Similarly, the damage in respect of the imposition of the windfall tax is clear. One must reflect on the number of shares held in those utility companies by or on behalf of pension funds. It is flippant and unworthy of serious political debate for the Government, with a smugness that ill befits them only 69 days after their return to office, simply to prate in response to our objections that the stock market is doing thoroughly well. If they are so drunk on the temporary enjoyment of their newly acquired power to believe that that state of affairs will obtain for any length of time, they deserve to suffer. Those utilities will be hit and their investment plans threatened. They will be obliged to borrow, which will have implications for the infrastructure. In each and every case, damage will be inflicted.

I challenge the more fiery intellectual powers in the Labour party, of whom some of us have been informed that the hon. Member for Pontefract and Castleford is a prominent example, to dispute and repudiate the arguments that Conservative Members have advanced against what they have done.

The Chancellor of the Exchequer has been masquerading, not just for the past few weeks but for several months, as a long-term visionary. He has been aided and abetted in his task by the Minister without Portfolio, the hon. Member for Hartlepool (Mr. Mandelson).
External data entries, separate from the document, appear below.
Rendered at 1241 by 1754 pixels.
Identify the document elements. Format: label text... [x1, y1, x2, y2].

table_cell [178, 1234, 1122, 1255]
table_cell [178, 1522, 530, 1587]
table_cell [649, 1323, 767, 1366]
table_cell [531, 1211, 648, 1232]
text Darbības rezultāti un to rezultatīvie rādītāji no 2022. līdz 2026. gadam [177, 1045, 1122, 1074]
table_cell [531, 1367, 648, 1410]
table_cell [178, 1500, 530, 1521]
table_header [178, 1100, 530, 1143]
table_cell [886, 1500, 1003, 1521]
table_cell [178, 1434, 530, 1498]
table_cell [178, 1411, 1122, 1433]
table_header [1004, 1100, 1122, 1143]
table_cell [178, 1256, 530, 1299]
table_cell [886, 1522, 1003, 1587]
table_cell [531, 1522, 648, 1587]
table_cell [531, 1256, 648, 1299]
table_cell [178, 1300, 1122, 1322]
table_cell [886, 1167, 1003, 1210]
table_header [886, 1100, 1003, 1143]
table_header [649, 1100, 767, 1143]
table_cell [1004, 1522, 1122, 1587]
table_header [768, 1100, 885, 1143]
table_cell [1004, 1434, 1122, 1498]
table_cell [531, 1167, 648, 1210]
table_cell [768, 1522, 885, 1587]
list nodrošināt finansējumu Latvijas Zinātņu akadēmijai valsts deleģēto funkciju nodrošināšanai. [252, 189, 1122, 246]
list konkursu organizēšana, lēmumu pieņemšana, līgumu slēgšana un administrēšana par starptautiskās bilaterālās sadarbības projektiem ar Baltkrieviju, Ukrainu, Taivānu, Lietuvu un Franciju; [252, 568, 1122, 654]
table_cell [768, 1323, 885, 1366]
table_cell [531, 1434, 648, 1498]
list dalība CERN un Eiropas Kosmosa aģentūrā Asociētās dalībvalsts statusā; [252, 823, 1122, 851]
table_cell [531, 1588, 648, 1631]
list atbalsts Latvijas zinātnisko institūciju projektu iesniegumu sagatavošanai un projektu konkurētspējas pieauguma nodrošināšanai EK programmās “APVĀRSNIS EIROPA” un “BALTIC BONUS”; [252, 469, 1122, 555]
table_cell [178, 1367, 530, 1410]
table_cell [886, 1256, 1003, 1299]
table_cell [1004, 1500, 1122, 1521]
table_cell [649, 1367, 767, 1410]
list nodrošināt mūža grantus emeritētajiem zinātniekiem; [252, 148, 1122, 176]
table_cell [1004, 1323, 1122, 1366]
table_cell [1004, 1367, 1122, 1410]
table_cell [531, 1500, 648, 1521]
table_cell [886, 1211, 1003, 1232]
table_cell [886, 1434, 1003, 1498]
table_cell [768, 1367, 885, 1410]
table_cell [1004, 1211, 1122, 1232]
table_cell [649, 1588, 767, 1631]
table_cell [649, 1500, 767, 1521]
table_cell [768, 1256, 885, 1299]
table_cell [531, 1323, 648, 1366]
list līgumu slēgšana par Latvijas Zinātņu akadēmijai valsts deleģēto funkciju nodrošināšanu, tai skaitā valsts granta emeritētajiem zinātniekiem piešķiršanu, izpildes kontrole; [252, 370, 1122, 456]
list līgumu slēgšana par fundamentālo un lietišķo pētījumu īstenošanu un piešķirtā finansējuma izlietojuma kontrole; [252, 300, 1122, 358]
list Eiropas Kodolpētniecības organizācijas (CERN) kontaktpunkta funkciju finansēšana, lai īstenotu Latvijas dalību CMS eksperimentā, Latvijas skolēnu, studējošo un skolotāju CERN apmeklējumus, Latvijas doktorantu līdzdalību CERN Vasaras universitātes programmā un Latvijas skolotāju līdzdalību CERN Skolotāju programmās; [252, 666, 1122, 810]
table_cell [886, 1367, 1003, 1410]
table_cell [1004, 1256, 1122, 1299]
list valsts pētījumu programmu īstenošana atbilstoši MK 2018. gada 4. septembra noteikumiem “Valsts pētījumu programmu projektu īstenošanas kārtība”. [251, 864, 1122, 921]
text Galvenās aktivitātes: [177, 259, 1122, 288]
The objective has been to convey to the electorate, especially through the mass media, the impression that the Government are thinking strategically, that they have big ideas and that they possess a concept of a long-term future that will be beneficial.

I regret to say that the reality is very different: the Chancellor has been exposed as a fraud--as a manipulative short-term opportunist, driven by the immediate needs of the moment as he embarks on a smash-and-grab raid on Britain's pension funds and pensioners' interests.